Comparative Analysis of β-Carotene Hydroxylase Genes for Astaxanthin Biosynthesis

• Published in: Journal of natural products (Washington, D.C.) Vol. 75; no. 6; pp. 1117 - 1124
• Main Authors: Scaife, Mark A, Ma, Cynthia A, Ninlayarn, Thanyanun, Wright, Phillip C, Armenta, Roberto E
• Format: Journal Article
• Language: English
• Published: United States American Chemical Society and American Society of Pharmacognosy 22.06.2012
• Subjects: Archaea; Chromatography, High Pressure Liquid; Cyanobacteria; Escherichia coli; Escherichia coli - chemistry; Escherichia coli - genetics; Escherichia coli - metabolism; Humans; Mixed Function Oxygenases - biosynthesis; Mixed Function Oxygenases - genetics; Mixed Function Oxygenases - metabolism; Molecular Structure; Xanthophylls - biosynthesis; Xanthophylls - chemistry; Xanthophylls - genetics; Xanthophylls - metabolism; Zeaxanthins
• ISSN: 0163-3864; 1520-6025
• DOI: 10.1021/np300136t

Astaxanthin (3,3′-dihydroxy-4,4′-diketo-β-carotene) (1) is a carotenoid of significant commercial value due to its superior antioxidant potential, application as a component of animal feeds, and ongoing research that links its application to the treatment and prevention of human pathologies.
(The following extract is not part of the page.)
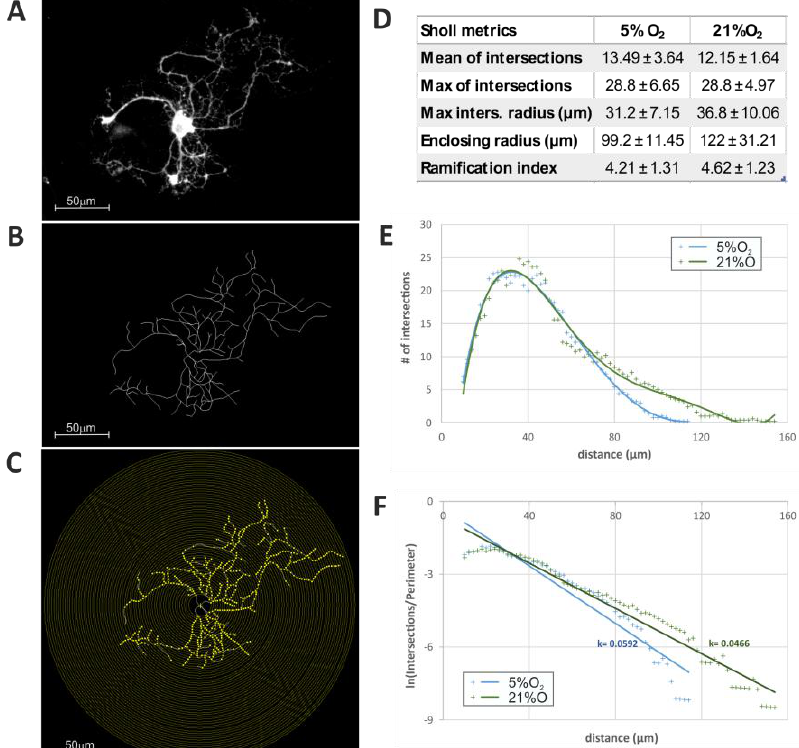
Figure 6. Evaluation of the influence of environmental oxygen concentration on oligodendrocyte (CNP + cells) differentiation, based on Sholl analysis of cell morphology on the 2nd DIV. The comparison of the length and complexity of the elaborated cell projections indicates that physiological normoxia (5% O 2 ) is permissive for the elongation of oligodendroglial processes, which is necessary for searching axons to be myelinated. ( A ) Original, 8-bit image of the cell; ( B ) Black and white masks of cells prepared by means of the NeuronJ software. A series of concentric circles around the cell bodies allowing for marking the intersections by application of the Sholl plugin to ImageJ is shown; ( C ) Concentric circles around the cell bodies drawn with Sholl plugin to Fiji; the yellow dots mark the intersections of the cell process with consecutive circles; ( D ) Sholl metrics based on samples’ data; ( E ) The linear profile presents the average number of intersections versus the distance from the cell body; ( F ) The semilog plot shows the average number of intersections normalized to the perimeter of the circles. The slope of the linear regression (Sholl’s Regression Coefficient—k) is the measure of the change in density of the branches with respect to their distance from the center.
The high commercial cost of 1 is also based upon its complex synthesis. Chemical synthesis has been demonstrated, but produces a mixture of stereoisomers with limited applications. Production from biological sources is limited to natural producers with complex culture requirements. The biosynthetic pathway for 1 is well studied; however, questions remain that prevent optimized production in heterologous systems. Presented is a direct comparison of 12 β-carotene (2) hydroxylases derived from archaea, bacteria, cyanobacteria, and plants. Expression in Escherichia coli enables a comparison of catalytic activity with respect to zeaxanthin (3) and 1 biosynthesis. The most suitable β-carotene hydroxylases were subsequently expressed from an efficient dual expression vector, enabling 1 biosynthesis at levels up to 84% of total carotenoids. This supports efficient 1 biosynthesis by balanced expression of β-carotene ketolase and β-carotene hydroxylase genes. Moreover, our work suggests that the most efficient route for astaxanthin biosynthesis proceeds by hydroxylation of β-carotene to zeaxanthin, followed by ketolation.